By this point, we've all consumed a sufficient amount of media to know that, yes, looks can indeed be deceiving. The bigger they come, the harder they fall, don't judge a book by it's cover, it's not the size of the dog in the fight but the size of the fight in the dog, and so on and so forth.
And yet, there's constantly this internal nagging thread of superficial logic telling us otherwise. A mosquito might kill more men per year than a hippo, but we all know which we'd cross the street from.
This applies to video games too, where to this day the old-school rule that bigger=badder persists. Infrequently is the final boss not the one that stands the most storeys high and strains the hardware the most. Drama - and the sort of visual spectacle that makes people want to buy the game - demands it. Fumito Ueda's masterpiece was called Shadow of the Colossus, not Shadow of the Deceptively Tough Rodent, after all.

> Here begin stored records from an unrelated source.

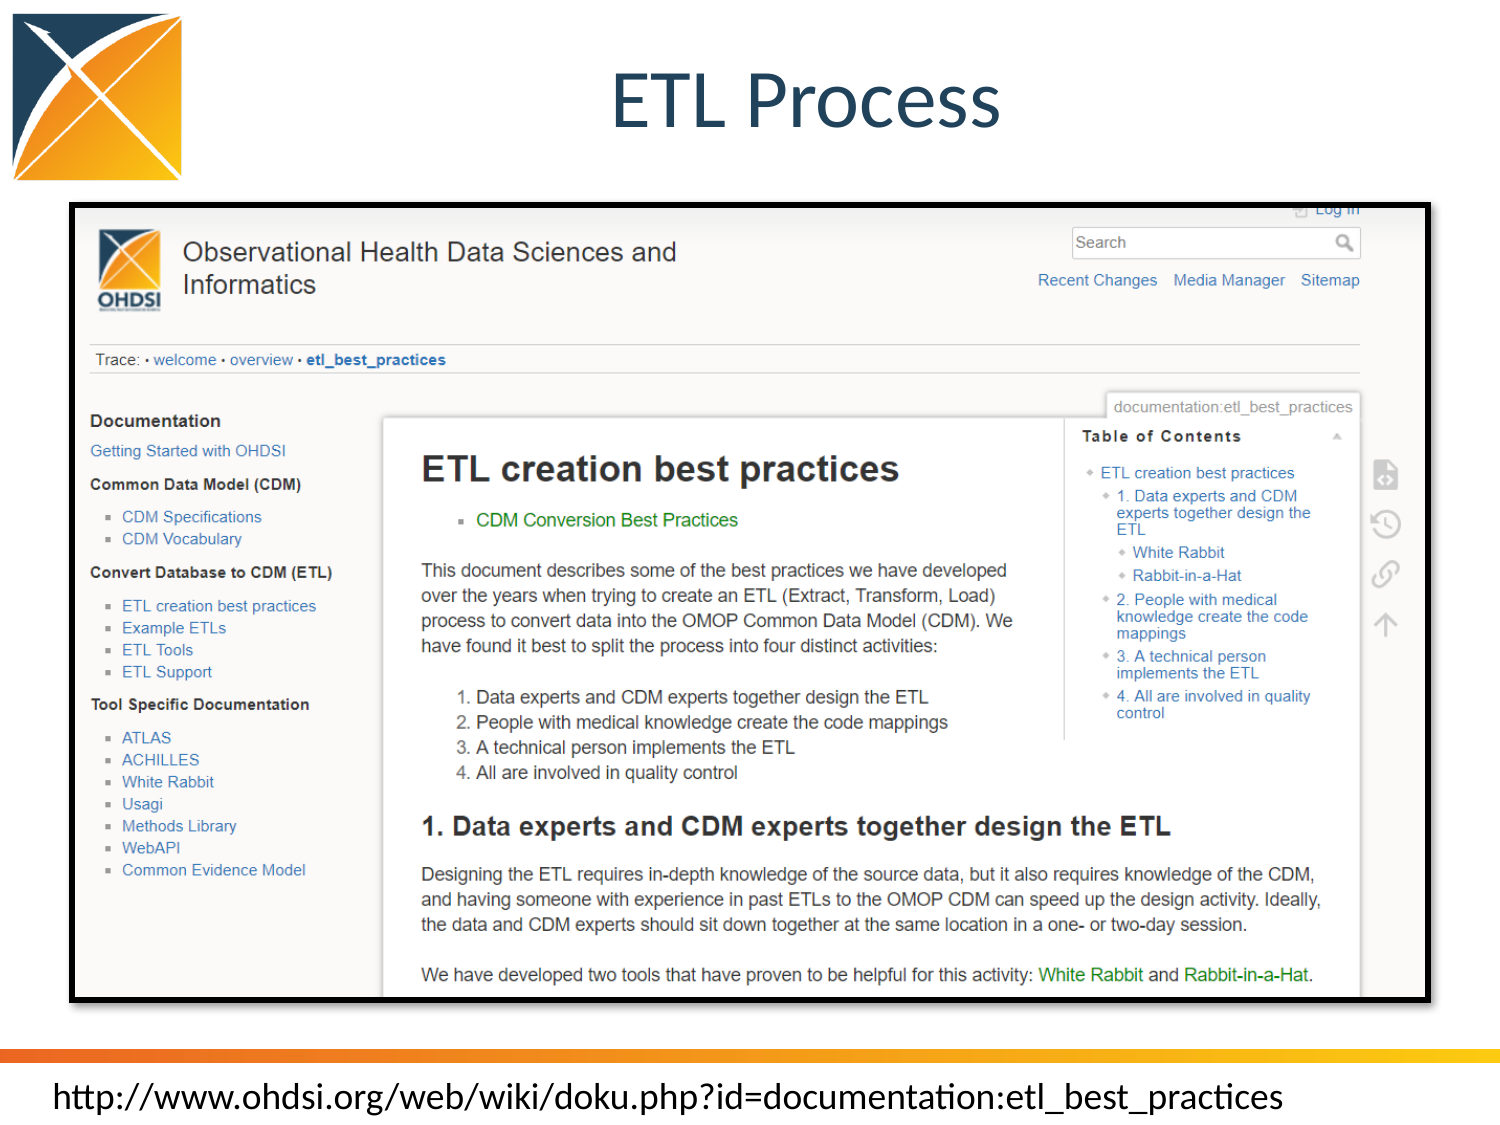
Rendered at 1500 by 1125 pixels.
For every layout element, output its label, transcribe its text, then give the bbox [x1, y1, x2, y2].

title ETL Process [187, 24, 1425, 163]
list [74, 207, 1426, 997]
picture [0, 0, 206, 200]
text_box http://www.ohdsi.org/web/wiki/doku.php?id=documentation:etl_best_practices [37, 1064, 1388, 1125]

That means, when coming up against a boss that for all intents and purposes is a goldfish, we're deluded into thinking it'll be a piece of p*ss/cake/p*sscake.
It never is (with one wormy exception).
10. Tinker Knight (Shovel Knight)
Unlike the rest of the Order of No Quarter, Shovel Knight's villainous troupe of errant champions intent on conquering the Valley in the name of the Enchantress, Tinker Knight isn't one for rushing into battle and hitting things in the face with swords. Instead, he wages war from his workshop, ingeniously crafting an automated army to stop foes before they can get close. It's the end of the assembly line for anyone who dares.

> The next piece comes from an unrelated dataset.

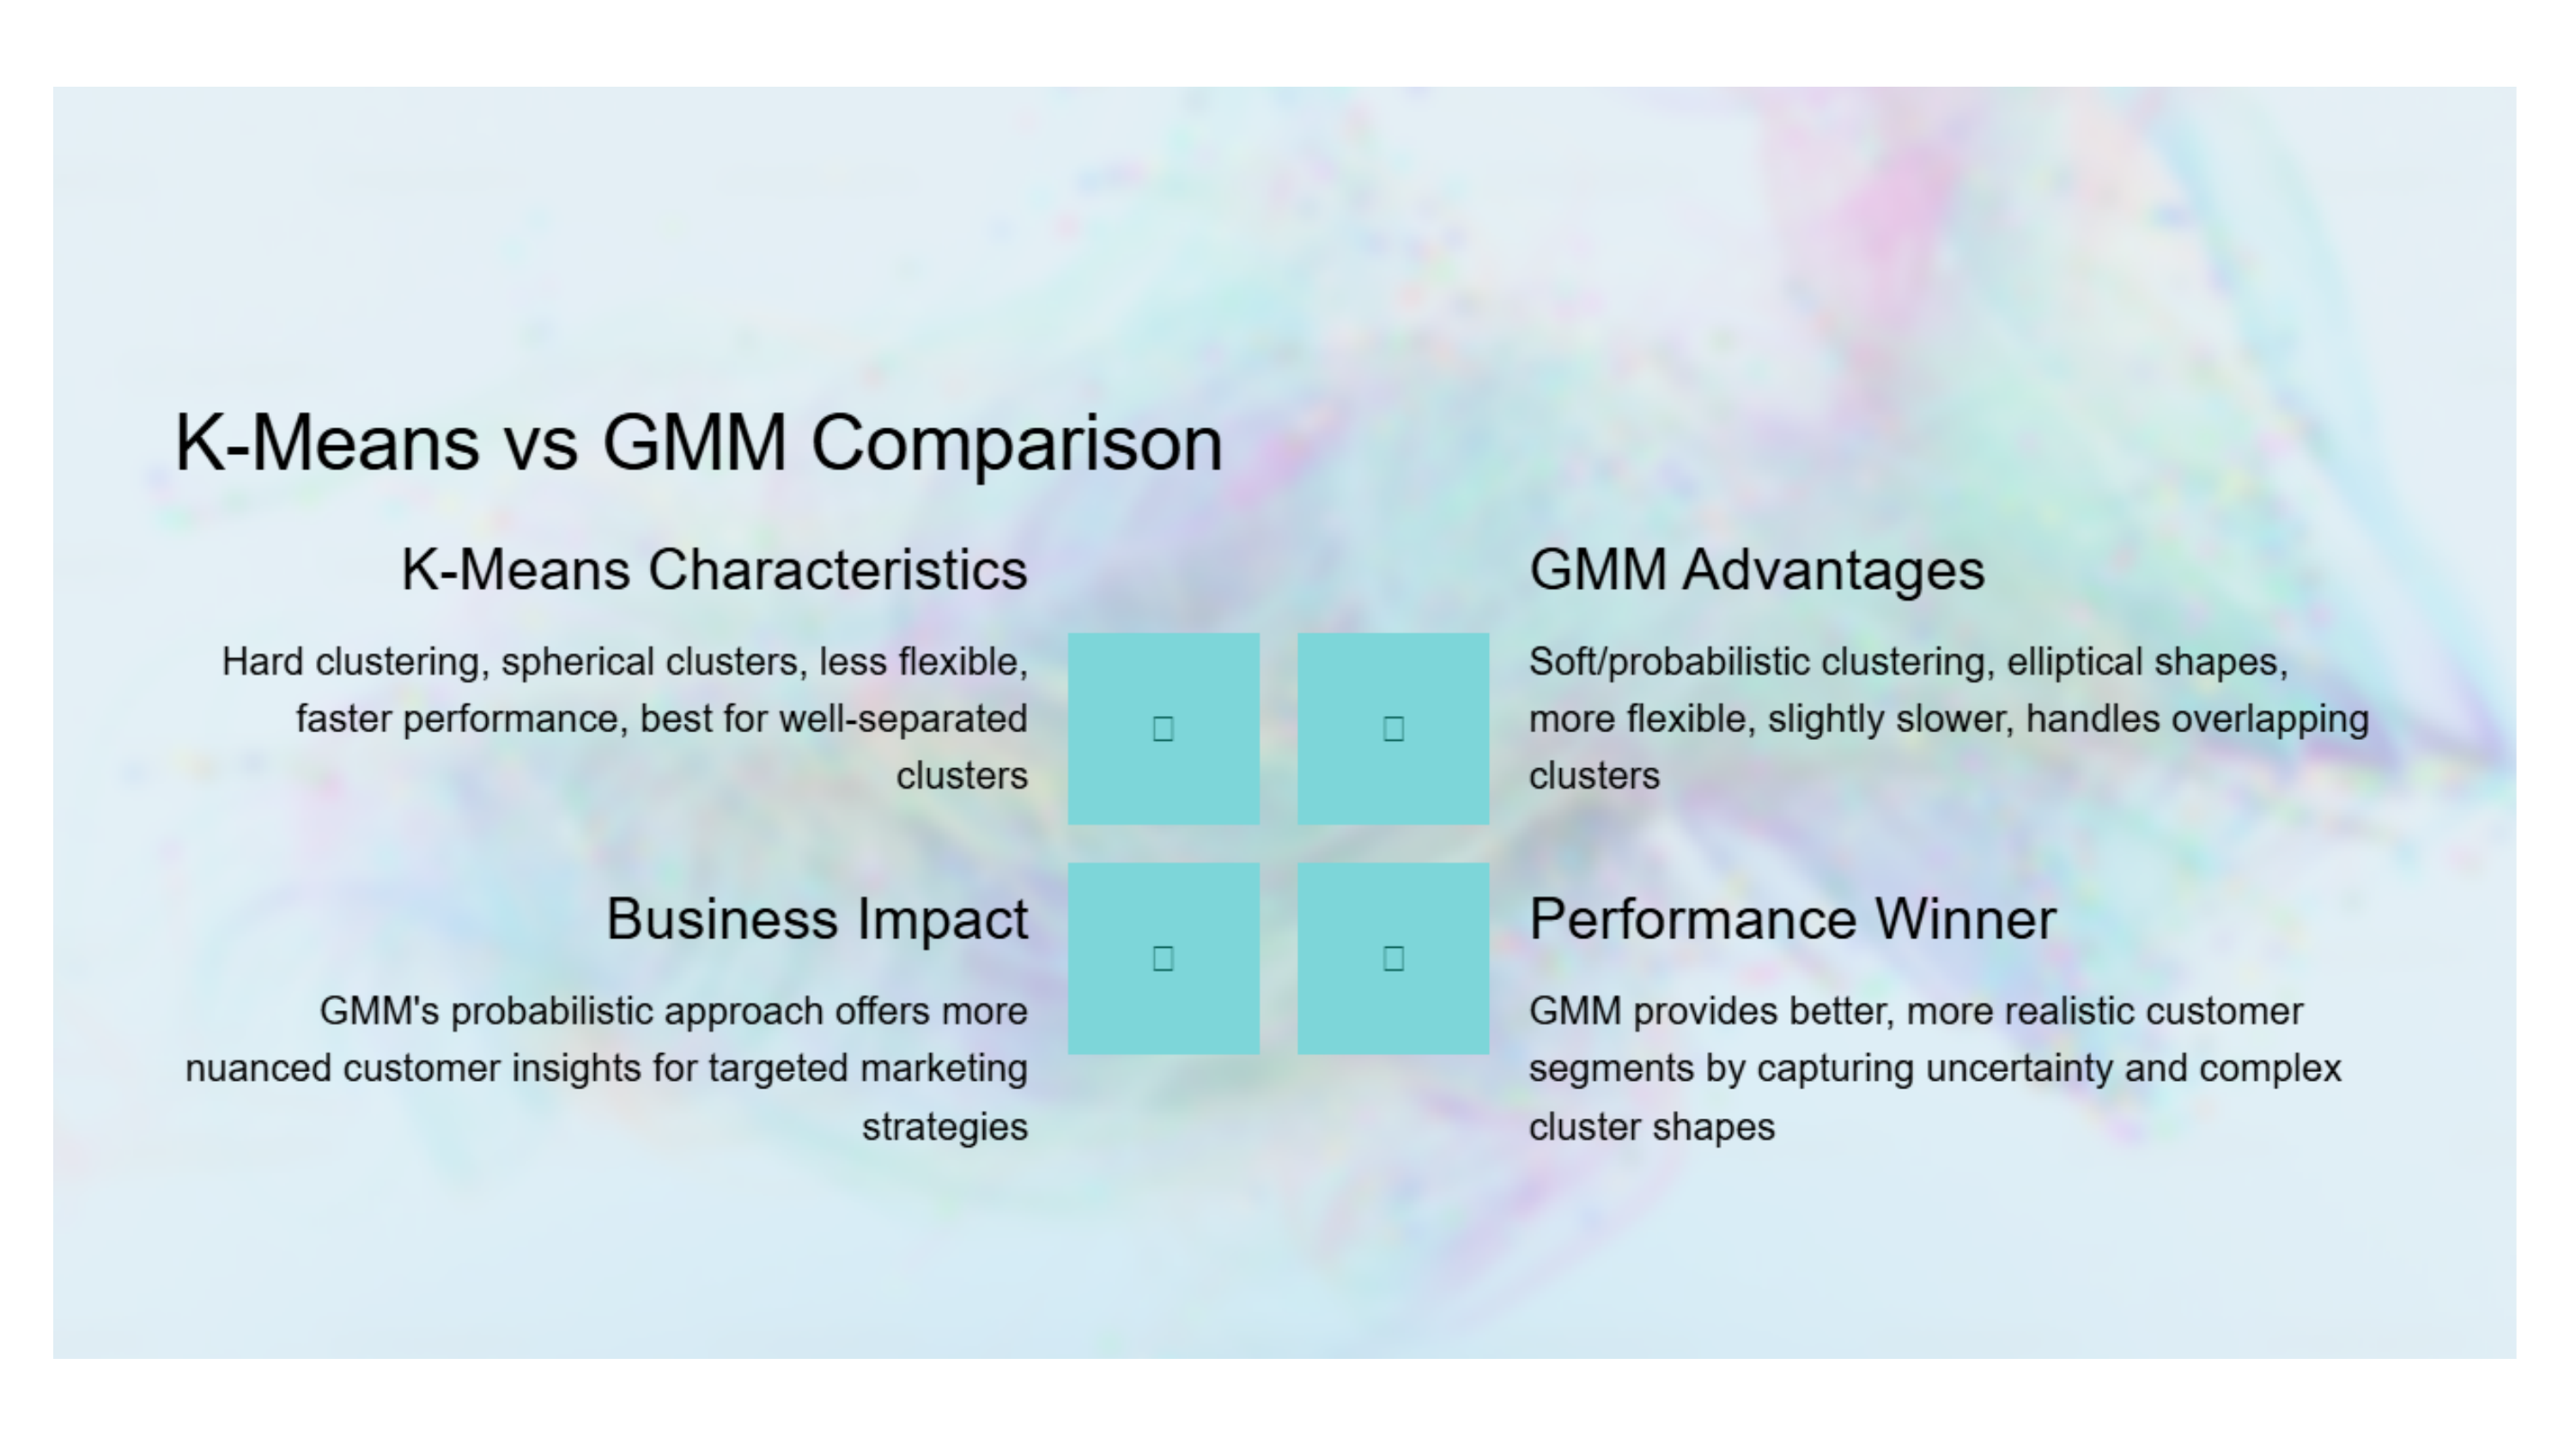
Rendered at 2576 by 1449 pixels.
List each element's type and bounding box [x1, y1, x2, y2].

text_box [53, 87, 2517, 1359]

Except, that is, for Shovel Knight, whose spade can dispatch of any and all of Tinker Knight's tools of destruction. If the player manages to get within a sniff of Tinker's epicentre of oily operations, the gadgeteer, armed with only a wrench, begins to panic, running around in a frenzy like a faulty robot. A few bonks and he's done for.
... or is he? Of course not: this is Shovel Knight, after all. Gears thoroughly ground, Tinker Knight re-emerges in a mecha to end all mechas, replete with the standard comically oversized drill. Now that throws a spanner in the works.